Assignment
Each line below should be repeated exactly as written, with no pictures carried over.

*** Provided records ***

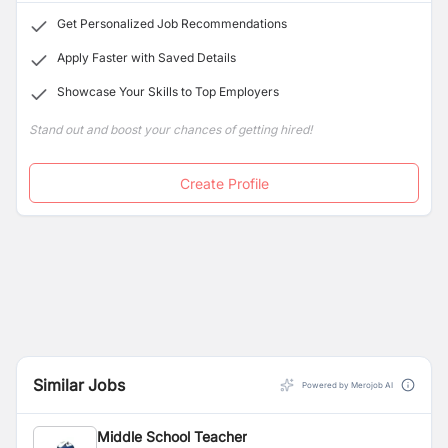
Get Personalized Job Recommendations
Apply Faster with Saved Details
Showcase Your Skills to Top Employers
Stand out and boost your chances of getting hired!
Create Profile
Similar Jobs
Powered by Merojob AI
Middle School Teacher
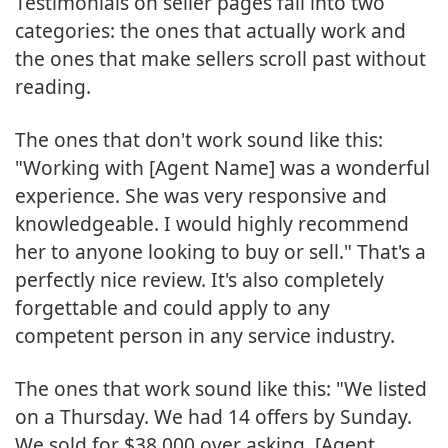
Testimonials on seller pages fall into two
categories: the ones that actually work and
the ones that make sellers scroll past without
reading.
The ones that don't work sound like this:
"Working with [Agent Name] was a wonderful
experience. She was very responsive and
knowledgeable. I would highly recommend
her to anyone looking to buy or sell." That's a
perfectly nice review. It's also completely
forgettable and could apply to any
competent person in any service industry.
The ones that work sound like this: "We listed
on a Thursday. We had 14 offers by Sunday.
We sold for $38,000 over asking. [Agent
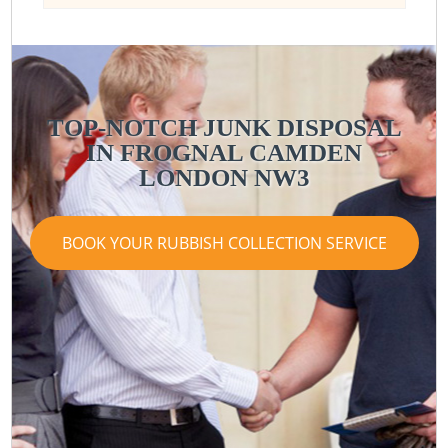
TOP-NOTCH JUNK DISPOSAL
IN FROGNAL CAMDEN
LONDON NW3
BOOK YOUR RUBBISH COLLECTION SERVICE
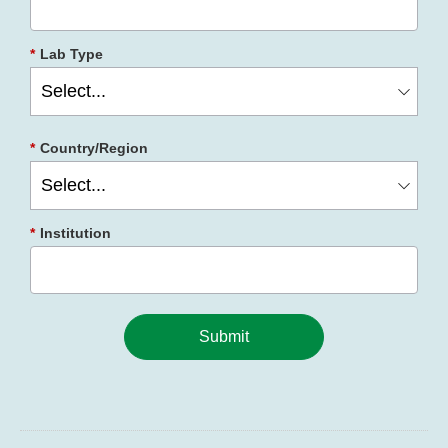
*
Lab Type
*
Country/Region
*
Institution
Submit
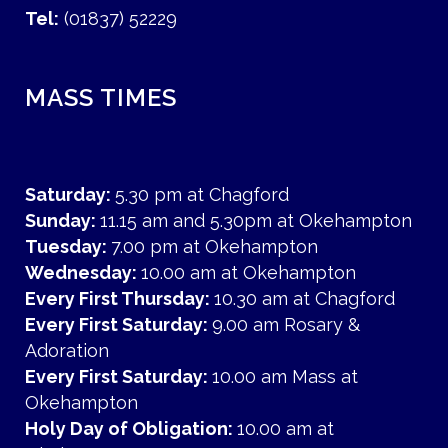
Tel:
(01837) 52229
MASS TIMES
Saturday:
5.30 pm at Chagford
Sunday:
11.15 am and 5.30pm at Okehampton
Tuesday:
7.00 pm at Okehampton
Wednesday:
10.00 am at Okehampton
Every First Thursday:
10.30 am at Chagford
Every First Saturday:
9.00 am Rosary &
Adoration
Every First Saturday:
10.00 am Mass at
Okehampton
Holy Day of Obligation:
10.00 am at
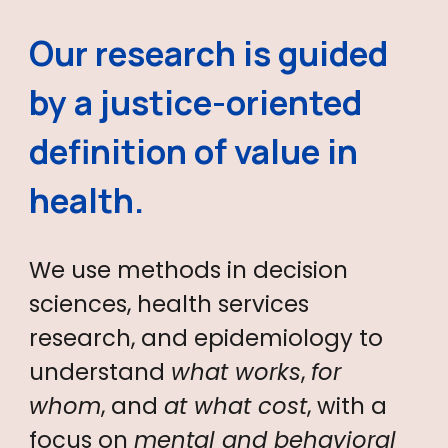
Our research is guided
by a justice-oriented
definition of
value in
health
.
We use methods in decision
sciences, health services
research, and epidemiology to
understand
what works
,
for
whom
, and
at what cost
, with a
focus on
mental and behavioral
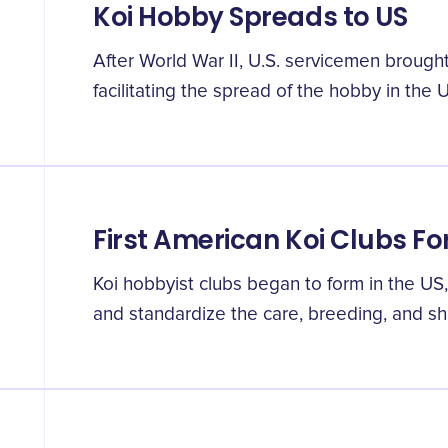
Koi Hobby Spreads to US
After World War II, U.S. servicemen brough
facilitating the spread of the hobby in the U
First American Koi Clubs F
Koi hobbyist clubs began to form in the US,
and standardize the care, breeding, and sho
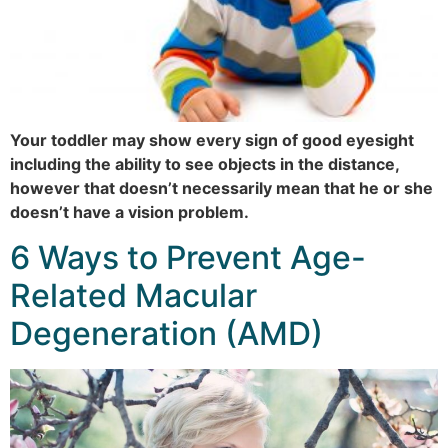
Your toddler may show every sign of good eyesight
including the ability to see objects in the distance,
however that doesn’t necessarily mean that he or she
doesn’t have a vision problem.
6 Ways to Prevent Age-
Related Macular
Degeneration (AMD)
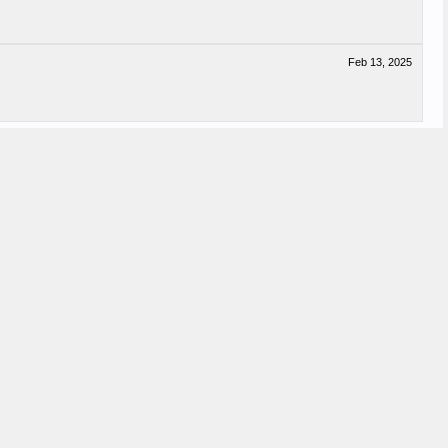
Feb 13, 2025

*** End of Provided records ***

Solution below
Get Personalized Job Recommendations
Apply Faster with Saved Details
Showcase Your Skills to Top Employers
Stand out and boost your chances of getting hired!
Create Profile
Similar Jobs
Powered by Merojob AI
Middle School Teacher
Testimonials on seller pages fall into two
categories: the ones that actually work and
the ones that make sellers scroll past without
reading.
The ones that don't work sound like this:
"Working with [Agent Name] was a wonderful
experience. She was very responsive and
knowledgeable. I would highly recommend
her to anyone looking to buy or sell." That's a
perfectly nice review. It's also completely
forgettable and could apply to any
competent person in any service industry.
The ones that work sound like this: "We listed
on a Thursday. We had 14 offers by Sunday.
We sold for $38,000 over asking. [Agent
TOP-NOTCH JUNK DISPOSAL
IN FROGNAL CAMDEN
LONDON NW3
BOOK YOUR RUBBISH COLLECTION SERVICE
*
Lab Type
*
Country/Region
*
Institution
Submit
Tel:
(01837) 52229
MASS TIMES
Saturday:
5.30 pm at Chagford
Sunday:
11.15 am and 5.30pm at Okehampton
Tuesday:
7.00 pm at Okehampton
Wednesday:
10.00 am at Okehampton
Every First Thursday:
10.30 am at Chagford
Every First Saturday:
9.00 am Rosary &
Adoration
Every First Saturday:
10.00 am Mass at
Okehampton
Holy Day of Obligation:
10.00 am at
Our research is guided
by a justice-oriented
definition of
value in
health
.
We use methods in decision
sciences, health services
research, and epidemiology to
understand
what works
,
for
whom
, and
at what cost
, with a
focus on
mental and behavioral
Koi Hobby Spreads to US
After World War II, U.S. servicemen brough
facilitating the spread of the hobby in the U
First American Koi Clubs F
Koi hobbyist clubs began to form in the US,
and standardize the care, breeding, and sho
Your toddler may show every sign of good eyesight
including the ability to see objects in the distance,
however that doesn’t necessarily mean that he or she
doesn’t have a vision problem.
6 Ways to Prevent Age-
Related Macular
Degeneration (AMD)
Feb 13, 2025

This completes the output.